Boasberg’s certainly not the first federal judge to call out a party for excessive footnoting. U.S. District Judge Beth Labson Freeman for the Northern District of California in 2015 struck a filing from plaintiffs lawyers at Hagens Berman Sobol Shapiro who filed a 25-page brief loaded with 76 footnotes.

“Every page of the opposition contains at least two—and, on one page, eight—footnotes,” Freeman wrote. She ordered the lawyers to file new papers sans footnotes.

What about the U.S. Supreme Court? Justice Stephen Breyer eschews footnotes in his opinions—the only justice on the current U.S. Supreme Court to take such a position.

In a 1995 interview with the high court’s in-house newsletter, The Docket Sheet, he traced his footnote-less approach to advice from Justice Arthur Goldberg, when Breyer was appointed to the U.S. Court of Appeals for the First Circuit. Goldberg, for whom Breyer had clerked, told the new judge: Don’t use footnotes.

“And somewhere quite soon after becoming a judge I did stop using footnotes,” Breyer said. “Sometimes it’s awkward to use none at all, but if in fact you even use one, then you cannot make the point.” He added: “Either a point is sufficiently significant to make, in which case it should be in the text, or it is not, in which case, don’t make it.”
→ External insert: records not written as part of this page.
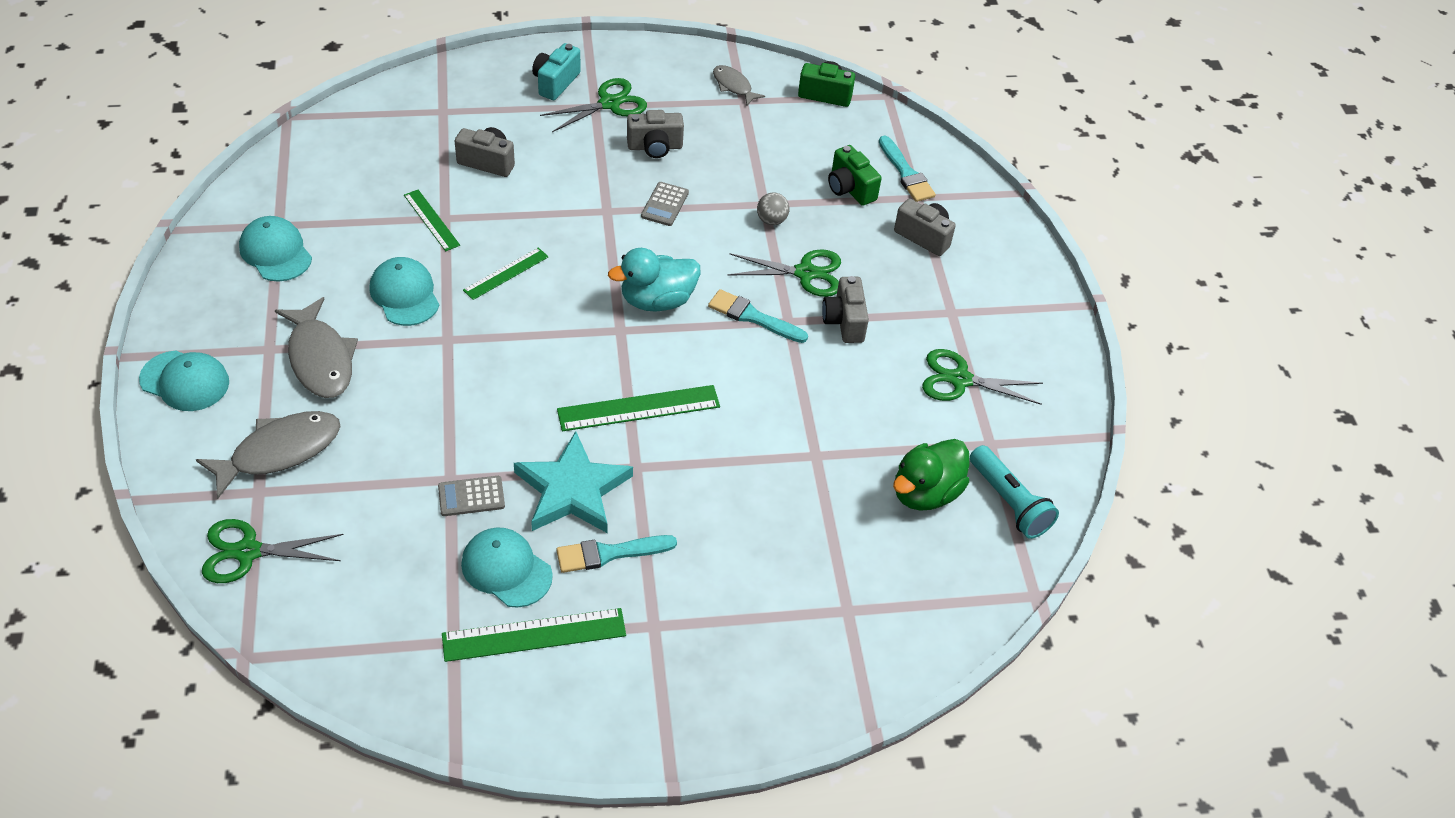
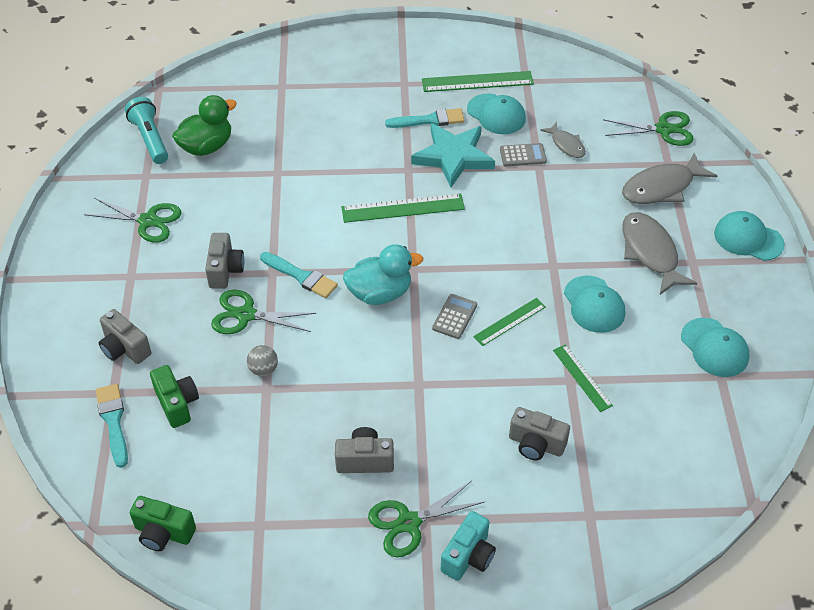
camera: 170 degrees left, 0 degrees up
grey calculator [641,182,689,226] -> grey calculator moved to [432,294,477,339]
grey fish [713,65,765,105] -> grey fish moved to [540,122,586,158]

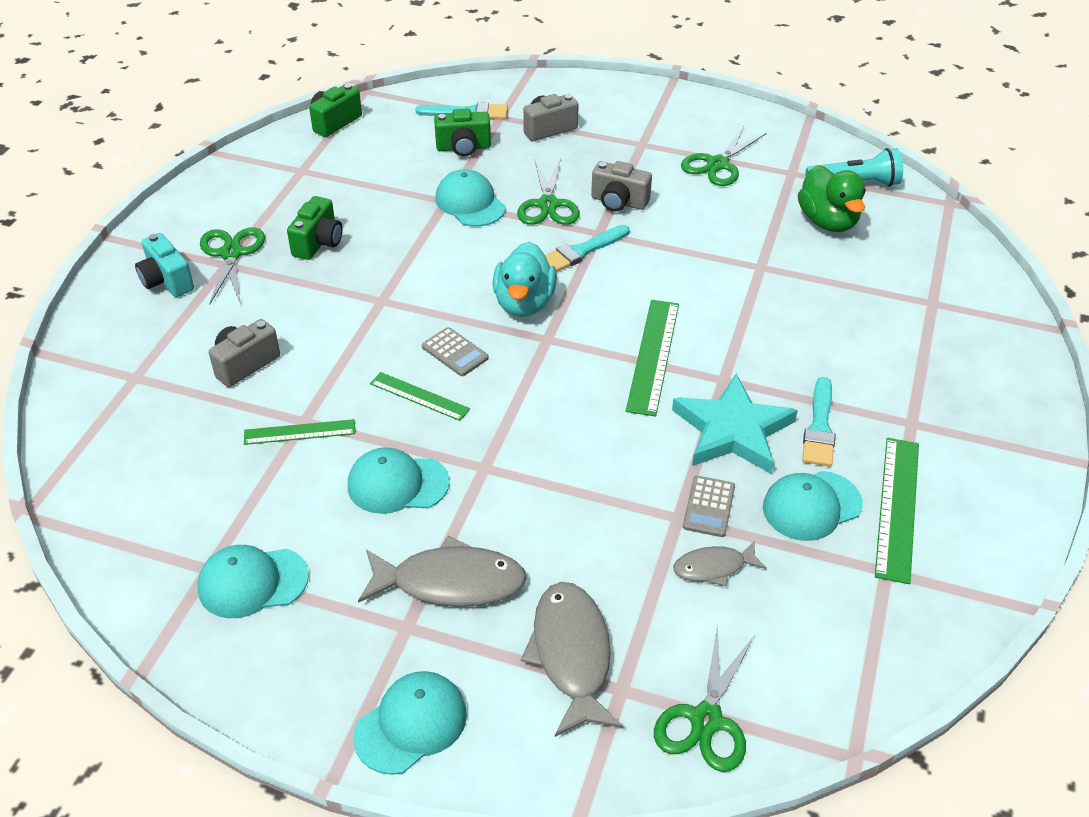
camera: 110 degrees right, 5 degrees down
green scissors [211,289,316,334] -> green scissors turned 150 degrees clockwise [517,158,580,225]
grey ball [247,345,278,376] -> turquoise cap [435,169,505,227]
grey camera [335,427,394,473] -> green camera [287,196,343,260]
green ruler [473,298,546,346] -> green ruler turned 45 degrees counterclockwise [370,372,470,421]

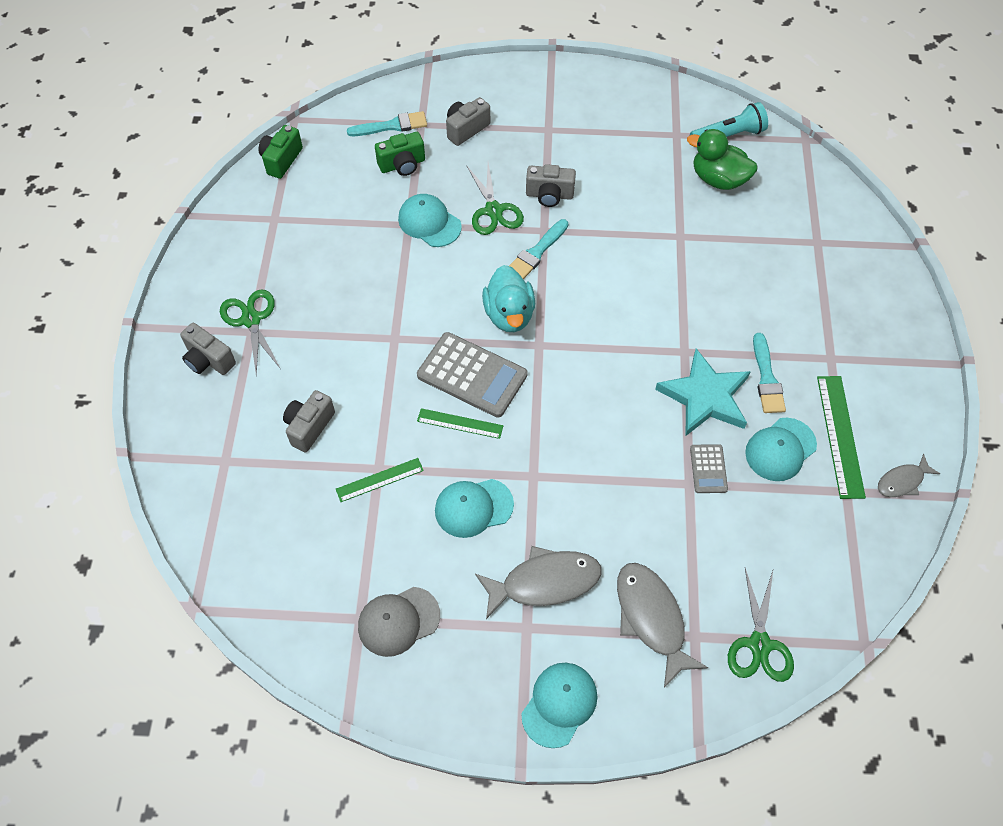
camera: 15 degrees left, 15 degrees up
turquoise camera [135,233,194,297] -> grey camera [180,323,236,375]
turquoise cap [197,545,309,618] -> grey cap [358,587,440,657]
green camera [287,196,343,260] -> none
grey calculator [422,327,489,376] -> grey calculator [417,332,528,418], size x1.96
green ruler [626,300,679,417] -> none
grey fish [673,541,767,586] -> grey fish moved to [878,454,940,497]
green scissors [681,126,766,186] -> none
green duck [798,165,866,232] -> green duck turned 150 degrees clockwise [687,129,757,190]

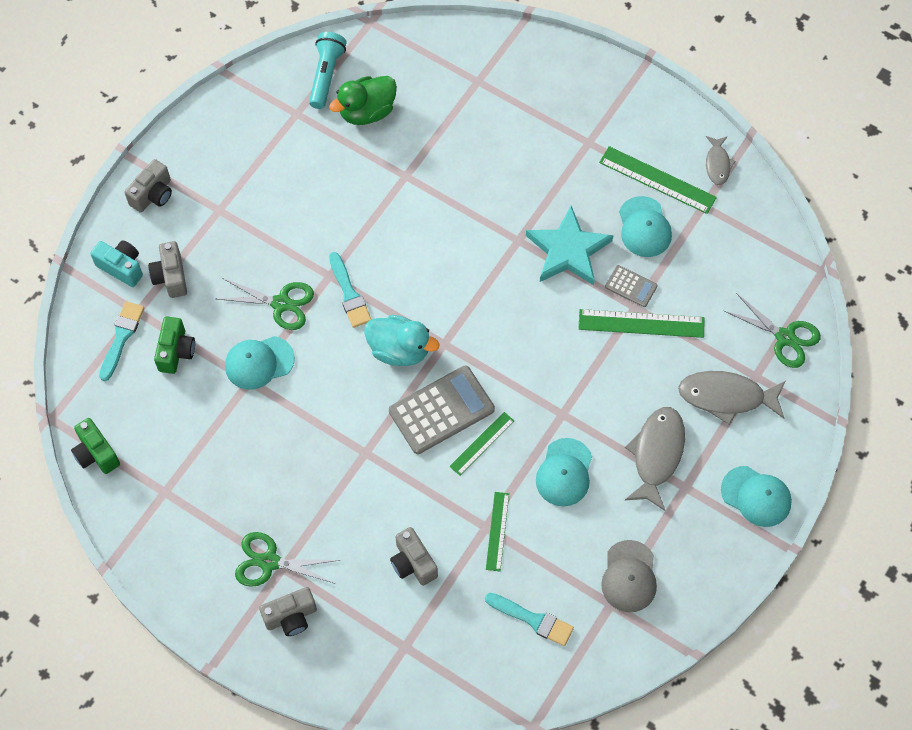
camera: 60 degrees left, 5 degrees up
turquoise cap [521,663,598,748] -> turquoise cap turned 150 degrees clockwise [721,466,792,527]
grey camera [526,164,576,207] -> grey camera moved to [124,159,172,213]
turquoise brush [753,333,786,413] -> turquoise brush moved to [485,593,574,646]
none -> turquoise camera [90,240,143,287]
none -> green ruler [579,309,705,338]

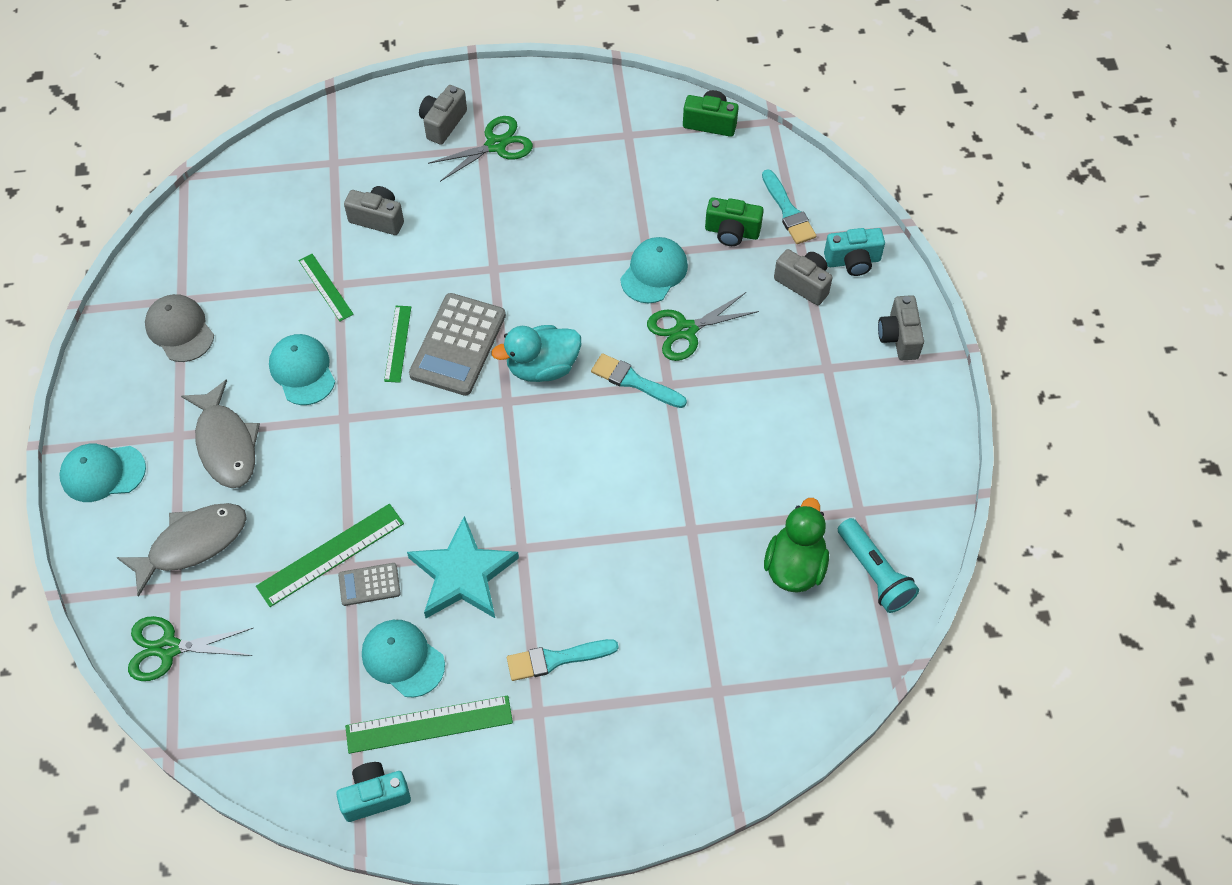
camera: 140 degrees right, 5 degrees down
green camera [154,316,195,374] -> green camera turned 45 degrees counterclockwise [705,197,764,246]
turquoise brush [485,593,574,646] -> turquoise brush moved to [507,639,618,681]
grey fish [706,136,736,185] -> turquoise camera [336,762,411,822]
Indeed, the legal writing expert Bryan Garner has long encouraged lawyers and judges to refrain from “putting any discussion” in footnotes. On Twitter earlier this year, Garner wrote: “I detest footnotes! Isn’t that coming through? Nothing needed to be read should be put there.”

In the D.C. Circuit, the problem isn’t often footnotes but instead the overuse of uncommon acronyms. The court occasionally issues orders to parties either warning them to use acronyms sparingly, or even asking one party or another to refile a brief that spells out the name of the agency or the federal statute.